Battle over bankruptcy law

 

  • Changing bankruptcy law to enable loan modification faces strong opposition from President Bush and may have a tough time in Congress. “Amending the bankruptcy code in this manner would undermine existing contracts, leading to contraction in mortgage credit availability and affordability,” according to an administration policy statement. “These and other bankruptcy-related provisions in the bill would rewrite long-standing tenets of bankruptcy law in ways that would fundamentally alter the expectations of parties to hundreds of thousands of home purchases after the fact.”
  • The Mortgage Bankers Association said a bankruptcy proposal currently in the House of Representatives would give “judges free rein to rewrite these contracts without statutory or economic restraint.” The MBA also said the prospect of the bill’s enactment could prompt more foreclosures. “In the short term, lenders will likely move quickly to foreclosure to ensure that they are not covered by the onerous provisions of this bill,” according to MBA.
  • However, CRL’s Stein said bankruptcy changes could act as an incentive for servicers and investors to refinance more loans because they may feel they can get a better deal.
  • “It will induce some investors to go and accept a refinance program, and it will also get others to agree to modifications outside of bankruptcy,” Stein said.
  • Nicolas Retsinas, director of Harvard University’s Joint Center for Housing Studies, said bankruptcy reform should be considered, noting that the infrastructure already exists.
  • “Particularly, if you look at alternatives like a large federal program,” Retsinas said. “For any new initiative, the government rulemaking will take months or longer.”
  • The Congressional Budget Office estimated that the House proposal could encourage some to file for Chapter 13 bankruptcy, resulting in a 4% to 5% increase in annual filings. But there would not be a run to file for bankruptcy, said NCRC’s Berenbaum.
  • “Most American homeowners understand the long-term impact of filing for bankruptcy. You have to wait before you can apply for a mortgage again. It impacts your credit,” Berenbaum said.
  • Speaking Thursday, Sen. Barack Obama, D-Ill., offered his support for the modification of loans to avoid foreclosure or bankruptcy.
    • “It’s also time to amend our bankruptcy laws,” Obama said, “so families aren’t forced to stick to the terms of a home loan that was predatory or unfair.”
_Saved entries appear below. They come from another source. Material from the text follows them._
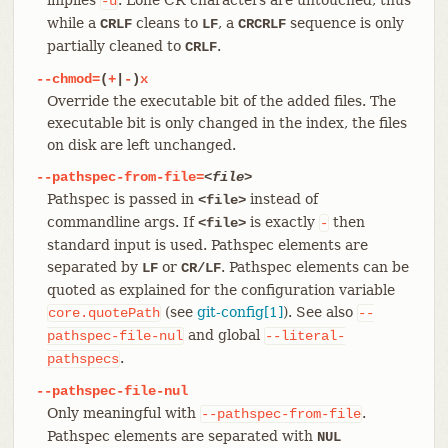
-u
while a
cleans to
, a
sequence is only
CRLF
LF
CRCRLF
partially cleaned to
.
CRLF
--chmod=
(
+
|
-
)
x
Override the executable bit of the added files. The
executable bit is only changed in the index, the files
on disk are left unchanged.
--pathspec-from-file=
<file>
Pathspec is passed in
instead of
<file>
commandline args. If
is exactly
then
<file>
-
standard input is used. Pathspec elements are
separated by
or
. Pathspec elements can be
LF
CR/LF
quoted as explained for the configuration variable
(see
git-config[1]
). See also
core.quotePath
--
and global
pathspec-file-nul
--literal-
.
pathspecs
--pathspec-file-nul
Only meaningful with
.
--pathspec-from-file
Pathspec elements are separated with
NUL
Ruth Mantell is a MarketWatch reporter based in Washington.

9 Responses

  1. […] Susan Pedersen wrote an interesting post today onHere’s a quick excerpt“The holder of the second is better off waiting to see if a borrower can make a few payments before foreclosure,” Stein said. And, he said, dealing with two servicers is a “negotiating challenge that most borrowers cannot surmount.” … […]

  2. Imagine if everyone took advantage of bankruptcy, and decided to walk away from paying their mortgage payments in protest.

    Editor’s Comment: Indeed! And if people refused to leave their homes after foreclosure was entered, what a load it would be for the Sheriff to forcibly evict them. You hit the nail on the head. Corporate misconduct prevails when it is backed by laws that convert misdeeds into legal maneuvering. This happens when corporations get an exclusive on access to lawmakers. Government prevails only with consent of the governed. Your short comment goes tot he heart of that — what if we withhold our consent?